Is Boris Johnson's social care plan about to sail through the House of Commons? Today the Prime Minister will unveil the details of the package he is proposing. After putting his plans to the cabinet, it will be set out in the Commons before a 5 p.m. press conference where Johnson will appear alongside Rishi Sunak and Sajid Javid. There are rumours afoot that No. 10 then may opt for a vote in the Commons this week at short notice — in a bid to push the plans through before the rebels have time to get organised.
However, slightly raining on Johnson's parade is the fact that cabinet ministers have so far been kept out of the loop. Tory MPs are on the rampage and even if polling is fairly supportive on the plan, no one can quite predict what effect so clearly breaking a manifesto pledge at the next election. As for what Johnson will announce, he is expected to sell it as the 'health and social care levy' — with the money initially going to clearing the backlog and then later being used to fund social care.
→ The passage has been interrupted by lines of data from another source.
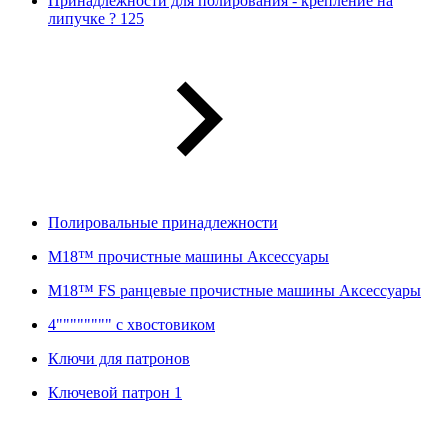
Принадлежности для полирования - крепление на
липучке ? 125
Полировальные принадлежности
M18™ прочистные машины Аксессуары
M18™ FS ранцевые прочистные машины Аксессуары
4"""""""" с хвостовиком
Ключи для патронов
Ключевой патрон 1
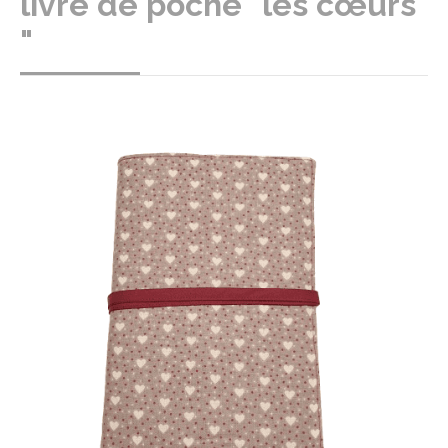
livre de poche "les cœurs
"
The worry in the Treasury is that the money will never reach social care — instead it will all be swallowed up by the NHS. In a bid to ease such concerns, the plan is to 'legally ringfence' the rise — however, laws can clearly be overturned. There are also murmurs that Johnson could this week announce the end of the pensions triple lock while he's at it — as a way of showing that this isn't just about the working-age population taking a hit.
Will the plans get through his cabinet and party? In 10 Downing Street, cabinet approval is viewed as the easier of the two. The threat of an imminent reshuffle will certainly focus minds over the consequences of speaking out — but there could still be the odd minister willing to take a stand. Downing Street view backbench MPs as harder to win around. Over the weekend, parliamentarians were sending the whips quotes from articles suggesting the NI hike is regressive and the social care plan ineffective. The fact that it is being tied with funds to clear the backlog could make it harder to oppose.
With a majority in the region of 80, Johnson believes he can face down his critics. When the Chancellor addressed MPs last night at a reception of the 1922 Committee, he urged them to keep a united front and — like him — take their lead from the Prime Minister. With many of the objections coming from MPs worried about the consequences of breaking a manifesto pledge, it will ultimately come down to how much trust they place in Johnson to make the right decision.